Une dose nasale pourrait relancer une immunité pulmonaire vieillissante

Chez des souris âgées, une nouvelle formulation de vaccin nasal a restauré des défenses pulmonaires affaiblies par l’âge. Avec, à la clé, une protection large contre plusieurs grippes.

Laboratoire biomédical en vue large
Image d'illustration. L’étude cible le poumon vieillissant. — ADN

En bref

  • Une dose nasale testée chez des souris âgées
  • L’immunité pulmonaire redevient proche des jeunes
  • Protection large observée contre plusieurs grippes

Les vaccins contre la grippe protègent moins bien avec l’âge. C’est tout le point de départ de travaux menés au Massachusetts General Hospital, aux États-Unis, qui décrivent une piste pour relancer l’immunité pulmonaire affaiblie chez les sujets âgés.

Pourquoi l’âge complique la protection contre la grippe

Chez les adultes plus âgés, la réponse vaccinale baisse pour plusieurs raisons. Les chercheurs rappellent que les poumons deviennent plus immunosuppressifs avec le temps, et que les réponses liées à l’interféron de type I, un mécanisme clé de défense antivirale, se dégradent aussi.

Résultat, les populations vieillissantes restent plus exposées aux flambées saisonnières, mais aussi aux pandémies. C’est ce décalage, entre le besoin de protection et l’efficacité parfois limitée des vaccins actuels, qui rend cette approche intéressante.

Un adjuvant pensé pour viser le poumon

L’étude, publiée dans Science Immunology, repose sur un adjuvant vaccinal, c’est-à-dire un composant ajouté pour renforcer la réponse immunitaire. Celui mis au point par l’équipe s’appelle AMnESTI.

Concrètement, il s’agit d’un liposome biomimétique, une sorte de micro-vecteur conçu pour se diriger vers les cellules épithéliales alvéolaires des poumons. Il embarque deux éléments, un agoniste de STING, une voie de l’immunité innée, et des ions manganèse. Les chercheurs s’appuient ici sur des travaux antérieurs montrant qu’un tel système pouvait s’associer aux surfactants pulmonaires protecteurs et livrer sa charge dans ces cellules.
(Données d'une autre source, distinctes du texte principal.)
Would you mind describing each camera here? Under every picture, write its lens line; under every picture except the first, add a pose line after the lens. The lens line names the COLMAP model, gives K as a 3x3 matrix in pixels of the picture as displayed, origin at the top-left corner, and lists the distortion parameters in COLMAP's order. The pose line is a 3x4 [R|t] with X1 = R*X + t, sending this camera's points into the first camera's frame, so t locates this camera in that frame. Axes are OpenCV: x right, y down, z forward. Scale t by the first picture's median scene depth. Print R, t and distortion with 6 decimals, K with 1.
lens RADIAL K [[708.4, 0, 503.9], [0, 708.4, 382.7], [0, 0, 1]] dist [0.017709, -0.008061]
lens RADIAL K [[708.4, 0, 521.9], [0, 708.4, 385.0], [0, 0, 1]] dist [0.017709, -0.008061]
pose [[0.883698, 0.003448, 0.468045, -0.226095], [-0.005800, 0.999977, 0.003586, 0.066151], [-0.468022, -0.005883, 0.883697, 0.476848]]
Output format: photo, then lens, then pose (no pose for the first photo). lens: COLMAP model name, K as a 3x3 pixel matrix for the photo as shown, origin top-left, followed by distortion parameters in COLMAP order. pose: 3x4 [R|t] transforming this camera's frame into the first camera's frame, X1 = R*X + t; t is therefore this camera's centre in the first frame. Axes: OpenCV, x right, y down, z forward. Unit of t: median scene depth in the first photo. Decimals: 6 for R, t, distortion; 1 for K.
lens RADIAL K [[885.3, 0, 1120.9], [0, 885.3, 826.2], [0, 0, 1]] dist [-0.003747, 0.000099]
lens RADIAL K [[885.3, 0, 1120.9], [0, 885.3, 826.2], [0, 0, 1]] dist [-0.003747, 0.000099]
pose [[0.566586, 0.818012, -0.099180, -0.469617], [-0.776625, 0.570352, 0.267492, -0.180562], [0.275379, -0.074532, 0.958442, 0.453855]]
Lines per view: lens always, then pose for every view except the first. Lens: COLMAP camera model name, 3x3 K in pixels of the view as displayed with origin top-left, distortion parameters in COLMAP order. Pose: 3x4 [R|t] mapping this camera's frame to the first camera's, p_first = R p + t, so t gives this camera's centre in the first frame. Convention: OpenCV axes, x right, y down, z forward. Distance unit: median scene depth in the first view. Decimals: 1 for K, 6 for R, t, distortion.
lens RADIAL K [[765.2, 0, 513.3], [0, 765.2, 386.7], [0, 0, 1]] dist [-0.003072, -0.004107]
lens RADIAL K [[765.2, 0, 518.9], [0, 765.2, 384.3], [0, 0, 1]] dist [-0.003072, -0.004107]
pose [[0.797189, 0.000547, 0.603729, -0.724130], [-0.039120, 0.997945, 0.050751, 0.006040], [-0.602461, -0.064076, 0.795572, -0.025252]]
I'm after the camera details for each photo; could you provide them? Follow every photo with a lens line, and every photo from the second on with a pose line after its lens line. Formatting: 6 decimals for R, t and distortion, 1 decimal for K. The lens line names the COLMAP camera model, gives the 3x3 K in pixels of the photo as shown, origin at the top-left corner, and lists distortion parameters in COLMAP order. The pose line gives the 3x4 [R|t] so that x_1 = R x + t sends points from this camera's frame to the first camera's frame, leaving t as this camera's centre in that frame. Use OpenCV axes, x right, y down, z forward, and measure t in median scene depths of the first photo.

Des souris âgées avec des réponses proches des jeunes

Administré par voie intranasale, AMnESTI a activé la voie cGAS-STING dans les cellules ciblées. L’équipe a ensuite observé une expansion des cellules dendritiques et des monocytes inflammatoires, ainsi qu’une réduction de l’immunosuppression chez des souris âgées.

Le point marquant vient de l’analyse par séquençage d’ARN à cellule unique. Elle suggère que cette intervention a, en gros, rajeunit les défenses pulmonaires des souris âgées, avec des réponses immunitaires comparables à celles vues chez des souris plus jeunes.

Une seule dose, et une protection élargie

Les chercheurs ont ensuite associé cet adjuvant à un vaccin contre la grippe. Avec une seule dose, les souris ont montré une forte activation des cellules T CD8 et une protection large contre différentes souches virales.

L’équipe estime que cette stratégie pourrait, à terme, aider des populations âgées particulièrement vulnérables. Et ce n’est sans doute pas le seul terrain possible. Les auteurs avancent déjà une suite logique, tester l’adjuvant avec d’autres vaccins respiratoires présentant un potentiel pandémique. Vu l’enjeu, ce déplacement du problème, du vaccin lui-même vers le terrain immunitaire du poumon, mérite clairement d’être suivi.